La afición por correr hunde sus raíces en su infancia. Eran los noventa, una época que en Rusia se asocia a malos tiempos. Acababa de caer la Unión Soviética (1991), Rusia era un caos y Siberia especialmente. Había mafia, drogas y mucha delincuencia, así que muchos padres apuntaban a sus hijos a cualquier cosa con tal de que no estuviesen arruinando su futuro en la calle. "Y mis padres me apuntaron a hacer atletismo. Empecé con siete años y lo practiqué hasta los catorce. Me gustaba mucho hacer el salto de altura y los 110 metros vallas, hasta que me destrocé la rodilla. En Moscú seguí corriendo algo, pero jugué más al tenis, que comencé a practicarlo en Kemerovo porque mi entrenador de atletismo me apuntó también porque tenía mucha energía".
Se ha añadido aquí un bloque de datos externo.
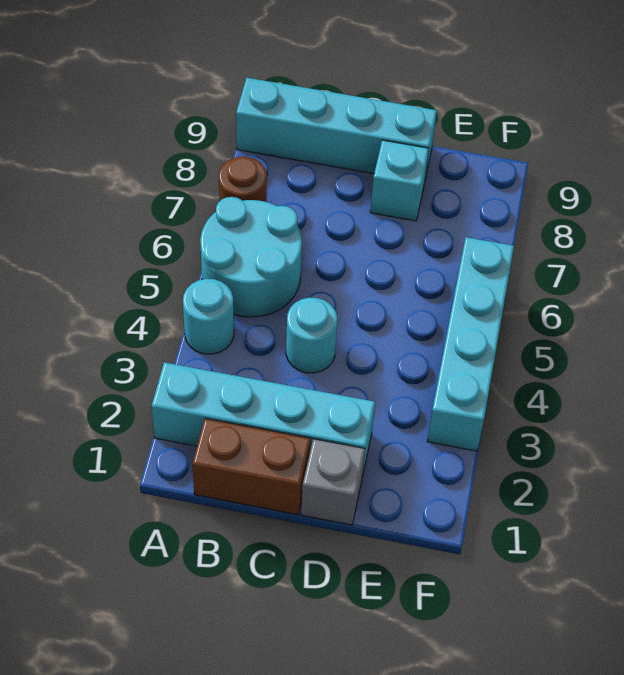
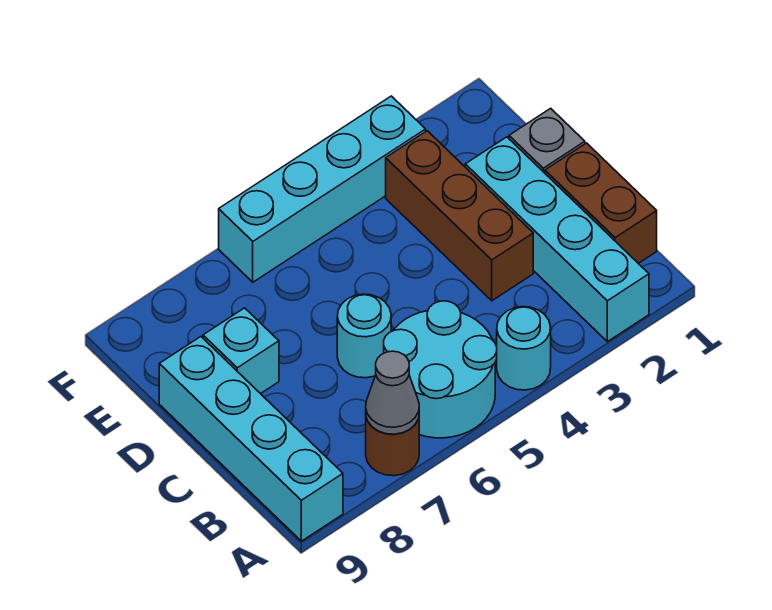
none -> grey 1x1 cone [366,351,419,434]
none -> brown 1x3 brick [386,131,533,301]
cyan 1x1 round brick [286,298,337,373] -> cyan 1x1 round brick moved to [337,294,391,378]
La montaña siempre le había gustado. Primero en Siberia y luego en Castellón. Pero nunca se le había ocurrido correr por las pendientes. Aquí comenzó a ir a Vilafamés, el pueblo de su suegra, en la Plana Alta, y se convirtió en su lugar de desconexión. Allí se olvida del móvil y todo se ralentiza. Hace diez años empezó a salir a pasear, a coger tomillo y romero, a respirar aire puro. Hasta que un día empezó a correr. Dos años más tarde comenzó a trabajar con el equipo de comunicación de Salomon, conoció de cerca los trails, las carreras de montaña, y se enganchó.
Su condición de ruso nunca la trasladó al deporte. Nikita recuerda que, de joven, iba a ver un partido de hockey hielo y si algún jugador del equipo rival le gustaba mucho, acababa sintiendo que simpatizaba más con la selección de Suecia, Finlandia o el país que fuera que con el suyo. Nunca fue un patriota de los deportes. Y cuando los amigos, ya en València, decían de ir a un bar a ver el partido de fútbol, Nikita iba por las cervezas y la compañía porque, en realidad, el fútbol le daba totalmente igual.
Su mujer se llama María del Carmen, y, curiosamente, la familia le llama María y el resto, Carmen. "Yo la conocí como Carmen y ahora para mí es María", se ríe Nikita, que habla con admiración de ella. María, o Carmen, tiene también un nombre artístico: Señor Cifrián, que surge de coger su primer apellido, Cifrián, y el de su compañera, Esther Señor, la amiga que hizo el primer día en la carrera de Bellas Artes y con quien ha formado un colectivo artístico que ha recibido varios premios.
La entrevista llega a su fin. Nikita ha hablado de su vida, de su traslado de Rusia a España, y hasta de esa guerra que tiene horrorizado a Occidente. No ha tenido que tropezar con ningún tópico más. Pero, de repente, mientras estamos recogiendo, Kike, el fotógrafo, coge y pregunta: "Oye, Nikita, ¿tú bebes vodka?".